After an in-depth review of numerous studies, the researchers concluded zinc deficiency can severely impair the immune system.
They coined the term “gatekeeper of immune function” because sustaining adequate levels of zinc is crucial for defense invading pathogens and for protecting the body from an overactive immune system.
However, although research proves the importance of zinc to immune function, the researchers admit further research is necessary to enable a better understanding of the processes involved.
Zinc and the Common Cold
The common cold is a viral infection that’s often transmitted by the airborne droplets infected people emit when they sneeze or cough.
Researchers in Finland conducted a study that involved giving cold sufferers zinc lozenges. This proved to be effective for reducing the duration of the illness.
The zinc doses were 80 to 207 mg per day. This exceeds the RDA but is not high enough to present dangers to the health.
Some of the participants were given lozenges that contained zinc acetate. Others got zinc gluconate.
The pooled estimate over the seven trials suggests a 33% reduction in the duration of the common cold duration.
However, the researchers point out the fact that many of the zinc lozenges being sold as cold cures do not contain enough zinc.
They also state doses higher than 100 mg per day are unlikely to offer additional benefit.
Some lozenges also contain additional substances, such as citric acid, that bind with zinc and prevent it from doing what it would normally do.
The researchers concluded by suggesting zinc lozenges and, in particular ones that contain zinc acetate, could be a viable cold treatment and encouraged people to try them for treating their colds.
Zinc as a Treatment for Respiratory Infections
Research from Thailand suggests zinc supplements may be an effective treatment for acute respiratory tract infection (ALRI).

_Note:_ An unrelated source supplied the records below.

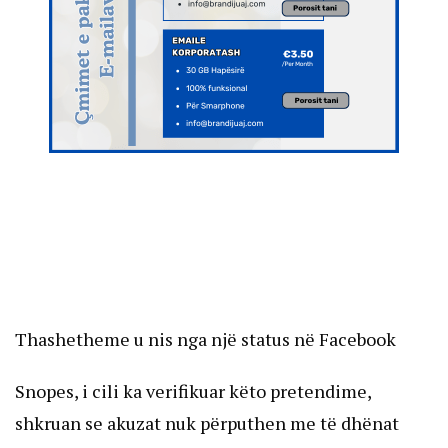
Thashetheme u nis nga një status në Facebook
Snopes, i cili ka verifikuar këto pretendime,
shkruan se akuzat nuk përputhen me të dhënat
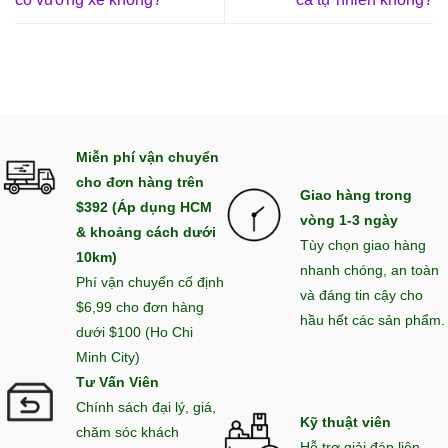
Miễn phí vận chuyển
cho đơn hàng trên
Giao hàng trong
$392 (Áp dụng HCM
vòng 1-3 ngày
& khoảng cách dưới
Tùy chọn giao hàng
10km)
nhanh chóng, an toàn
Phí vận chuyển cố định
và đáng tin cậy cho
$6,99 cho đơn hàng
hầu hết các sản phẩm.
dưới $100 (Ho Chi
Minh City)
Tư Vấn Viên
Chính sách đại lý, giá,
Kỹ thuật viên
chăm sóc khách
Hỗ trợ giải đáp liên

The study examined the way zinc supplementation affected the treatment outcome for 64 children who were hospitalized with ALRI.
The youngest child was two-months-old. The eldest child was 60-months-old.
In a manner that is typical for such studies, some children were given the supplement (30 mg zinc) and others got a placebo.
The research shows ALRI cessation was faster for the children who got zinc.
They got better more quickly and were well enough to return home in a briefer period of time.
Apart from supporting the use of zinc supplements for reducing the recovery time for children with ALRI, the research also shows there an absence of tolerance issues or ill effects.
Guidance on How to Choose the Best Zinc-Boosting Supplement
If you want to boost your zinc intake, the most obvious way is to eat more zinc-rich food.
Another way is to take zinc in supplement form. If you wish to do this, there are several options available.
One way to boost your zinc intake is to take a supplement that’s designed to provide zinc.
Alternatively, any good multi-vitamin and mineral pill should provide you with all the zinc you need.
It’s also possible to buy zinc nasal sprays.
However, although it may seem like an interesting idea, it’s best to avoid sprays of this nature.
Many people who use them report experiencing problems with their senses of taste and smell.